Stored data
● ● ● ● ●
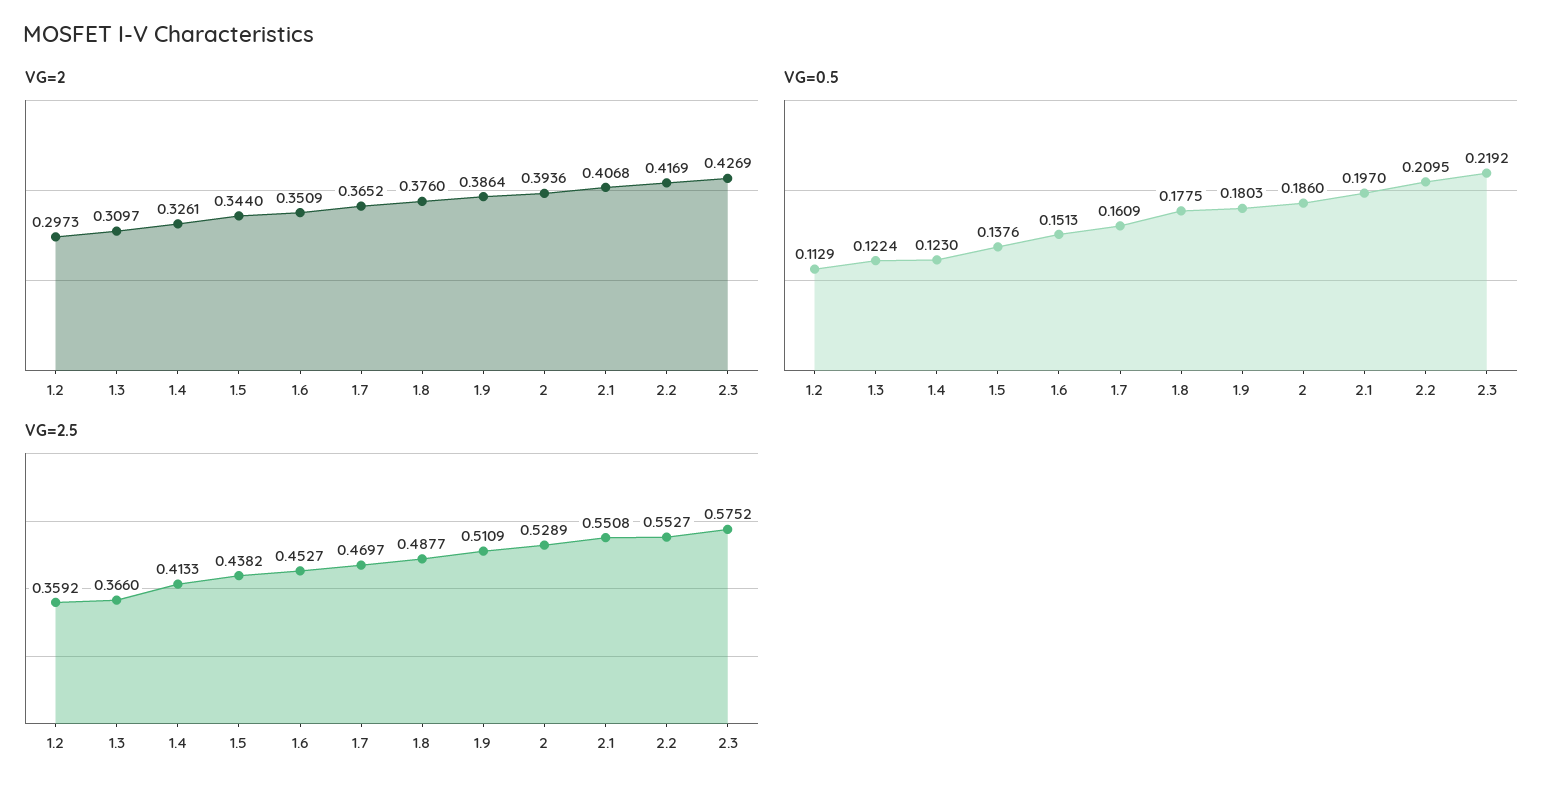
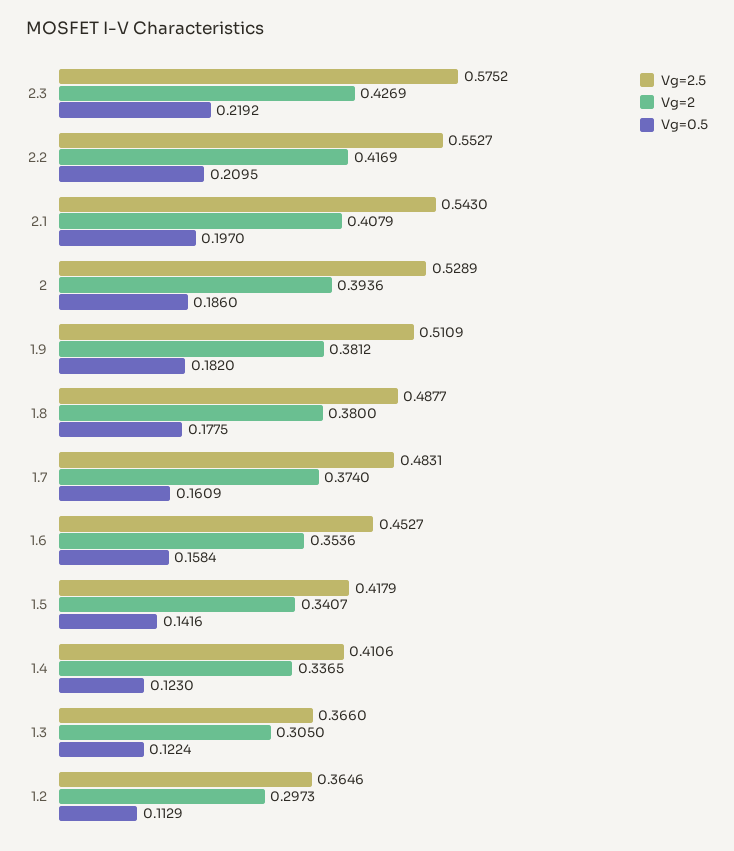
  {
    "VG=2": {
      "1.2": 0.2973,
-     "1.3": 0.3097,
+     "1.3": 0.305,
-     "1.4": 0.3261,
+     "1.4": 0.3365,
-     "1.5": 0.344,
+     "1.5": 0.3407,
-     "1.6": 0.3509,
+     "1.6": 0.3536,
-     "1.7": 0.3652,
+     "1.7": 0.374,
-     "1.8": 0.376,
+     "1.8": 0.38,
-     "1.9": 0.3864,
+     "1.9": 0.3812,
      "2": 0.3936,
-     "2.1": 0.4068,
+     "2.1": 0.4079,
      "2.2": 0.4169,
      "2.3": 0.4269
    },
    "VG=0.5": {
      "1.2": 0.1129,
      "1.3": 0.1224,
      "1.4": 0.123,
-     "1.5": 0.1376,
+     "1.5": 0.1416,
-     "1.6": 0.1513,
+     "1.6": 0.1584,
      "1.7": 0.1609,
      "1.8": 0.1775,
-     "1.9": 0.1803,
+     "1.9": 0.182,
      "2": 0.186,
      "2.1": 0.197,
      "2.2": 0.2095,
      "2.3": 0.2192
    },
    "VG=2.5": {
-     "1.2": 0.3592,
+     "1.2": 0.3646,
      "1.3": 0.366,
-     "1.4": 0.4133,
+     "1.4": 0.4106,
-     "1.5": 0.4382,
+     "1.5": 0.4179,
      "1.6": 0.4527,
-     "1.7": 0.4697,
+     "1.7": 0.4831,
      "1.8": 0.4877,
      "1.9": 0.5109,
      "2": 0.5289,
-     "2.1": 0.5508,
+     "2.1": 0.543,
      "2.2": 0.5527,
      "2.3": 0.5752
    }
  }

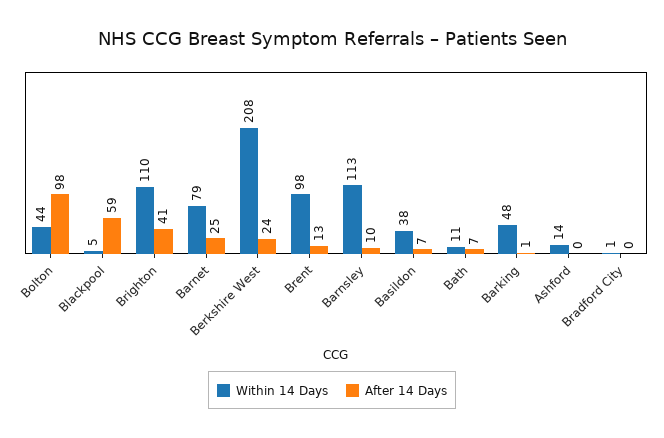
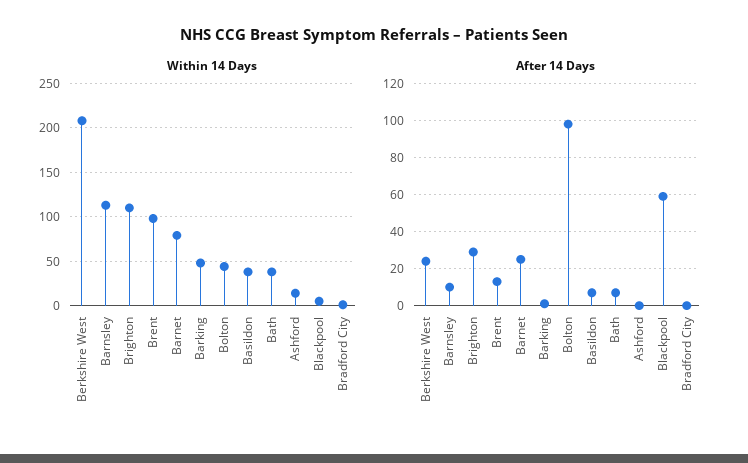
  {
    "Within 14 Days": {
      "Bolton": 44,
      "Blackpool": 5,
      "Brighton": 110,
      "Barnet": 79,
      "Berkshire West": 208,
      "Brent": 98,
      "Barnsley": 113,
      "Basildon": 38,
-     "Bath": 11,
+     "Bath": 40,
      "Barking": 48,
      "Ashford": 14,
      "Bradford City": 1
    },
    "After 14 Days": {
      "Bolton": 98,
      "Blackpool": 59,
-     "Brighton": 41,
+     "Brighton": 30,
      "Barnet": 25,
      "Berkshire West": 24,
      "Brent": 13,
      "Barnsley": 10,
      "Basildon": 7,
      "Bath": 7,
      "Barking": 1,
      "Ashford": 0,
      "Bradford City": 0
    }
  }

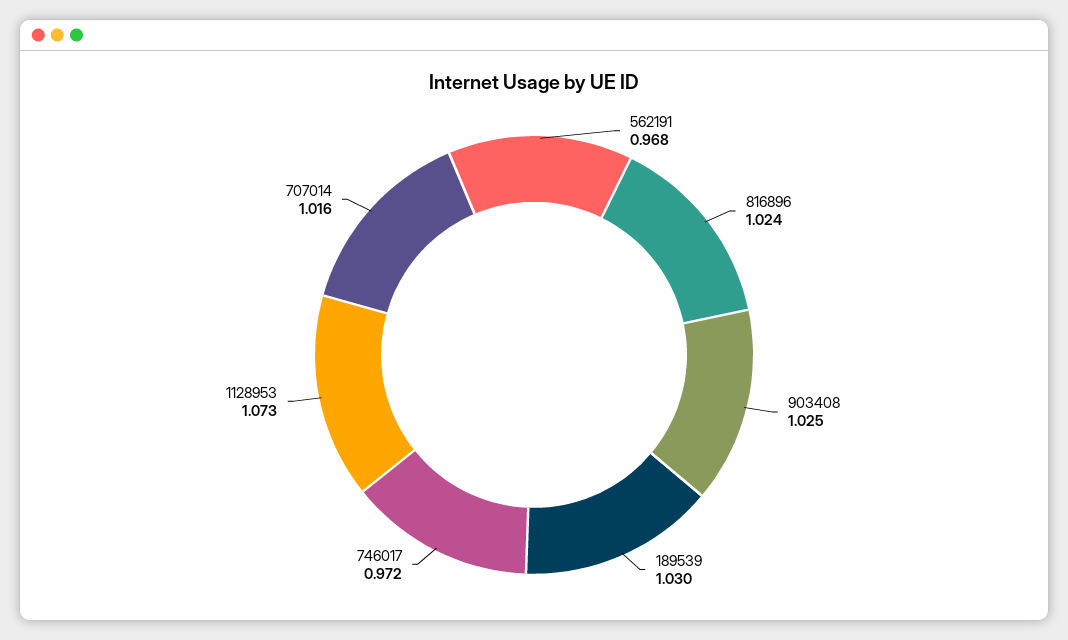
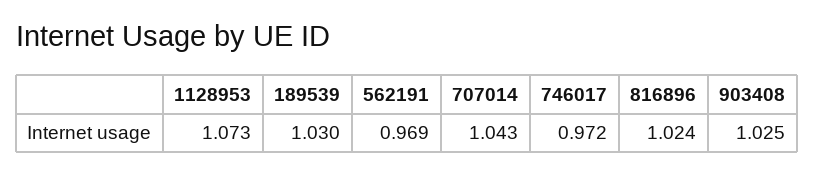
  {
-   "562191": 0.968,
+   "562191": 0.969,
    "816896": 1.024,
    "903408": 1.025,
    "189539": 1.03,
    "746017": 0.972,
    "1128953": 1.073,
-   "707014": 1.016
+   "707014": 1.043
  }

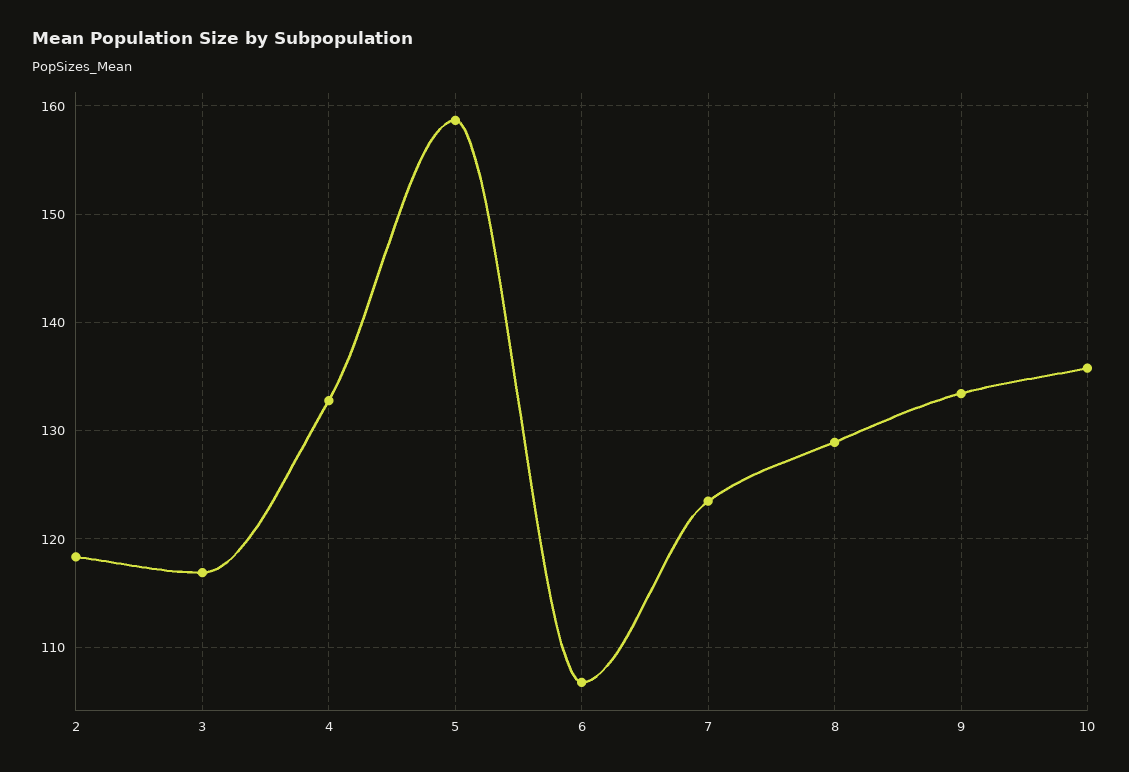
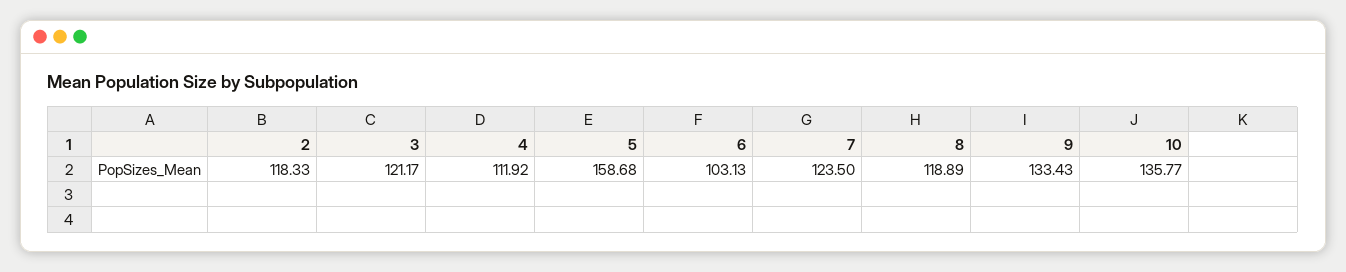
  {
    "2": 118.33,
-   "3": 117,
+   "3": 121.17,
-   "4": 133,
+   "4": 111.92,
    "5": 158.68,
-   "6": 107,
+   "6": 103.13,
    "7": 123.5,
-   "8": 129,
+   "8": 118.89,
    "9": 133.43,
    "10": 135.77
  }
● ● ● ● ●
**Task brief**
Exact repetition of all entries is required. The pictures should not appear.

**Reply to the exercise**
  {
    "VG=2": {
      "1.2": 0.2973,
-     "1.3": 0.3097,
+     "1.3": 0.305,
-     "1.4": 0.3261,
+     "1.4": 0.3365,
-     "1.5": 0.344,
+     "1.5": 0.3407,
-     "1.6": 0.3509,
+     "1.6": 0.3536,
-     "1.7": 0.3652,
+     "1.7": 0.374,
-     "1.8": 0.376,
+     "1.8": 0.38,
-     "1.9": 0.3864,
+     "1.9": 0.3812,
      "2": 0.3936,
-     "2.1": 0.4068,
+     "2.1": 0.4079,
      "2.2": 0.4169,
      "2.3": 0.4269
    },
    "VG=0.5": {
      "1.2": 0.1129,
      "1.3": 0.1224,
      "1.4": 0.123,
-     "1.5": 0.1376,
+     "1.5": 0.1416,
-     "1.6": 0.1513,
+     "1.6": 0.1584,
      "1.7": 0.1609,
      "1.8": 0.1775,
-     "1.9": 0.1803,
+     "1.9": 0.182,
      "2": 0.186,
      "2.1": 0.197,
      "2.2": 0.2095,
      "2.3": 0.2192
    },
    "VG=2.5": {
-     "1.2": 0.3592,
+     "1.2": 0.3646,
      "1.3": 0.366,
-     "1.4": 0.4133,
+     "1.4": 0.4106,
-     "1.5": 0.4382,
+     "1.5": 0.4179,
      "1.6": 0.4527,
-     "1.7": 0.4697,
+     "1.7": 0.4831,
      "1.8": 0.4877,
      "1.9": 0.5109,
      "2": 0.5289,
-     "2.1": 0.5508,
+     "2.1": 0.543,
      "2.2": 0.5527,
      "2.3": 0.5752
    }
  }

  {
    "Within 14 Days": {
      "Bolton": 44,
      "Blackpool": 5,
      "Brighton": 110,
      "Barnet": 79,
      "Berkshire West": 208,
      "Brent": 98,
      "Barnsley": 113,
      "Basildon": 38,
-     "Bath": 11,
+     "Bath": 40,
      "Barking": 48,
      "Ashford": 14,
      "Bradford City": 1
    },
    "After 14 Days": {
      "Bolton": 98,
      "Blackpool": 59,
-     "Brighton": 41,
+     "Brighton": 30,
      "Barnet": 25,
      "Berkshire West": 24,
      "Brent": 13,
      "Barnsley": 10,
      "Basildon": 7,
      "Bath": 7,
      "Barking": 1,
      "Ashford": 0,
      "Bradford City": 0
    }
  }

  {
-   "562191": 0.968,
+   "562191": 0.969,
    "816896": 1.024,
    "903408": 1.025,
    "189539": 1.03,
    "746017": 0.972,
    "1128953": 1.073,
-   "707014": 1.016
+   "707014": 1.043
  }

  {
    "2": 118.33,
-   "3": 117,
+   "3": 121.17,
-   "4": 133,
+   "4": 111.92,
    "5": 158.68,
-   "6": 107,
+   "6": 103.13,
    "7": 123.5,
-   "8": 129,
+   "8": 118.89,
    "9": 133.43,
    "10": 135.77
  }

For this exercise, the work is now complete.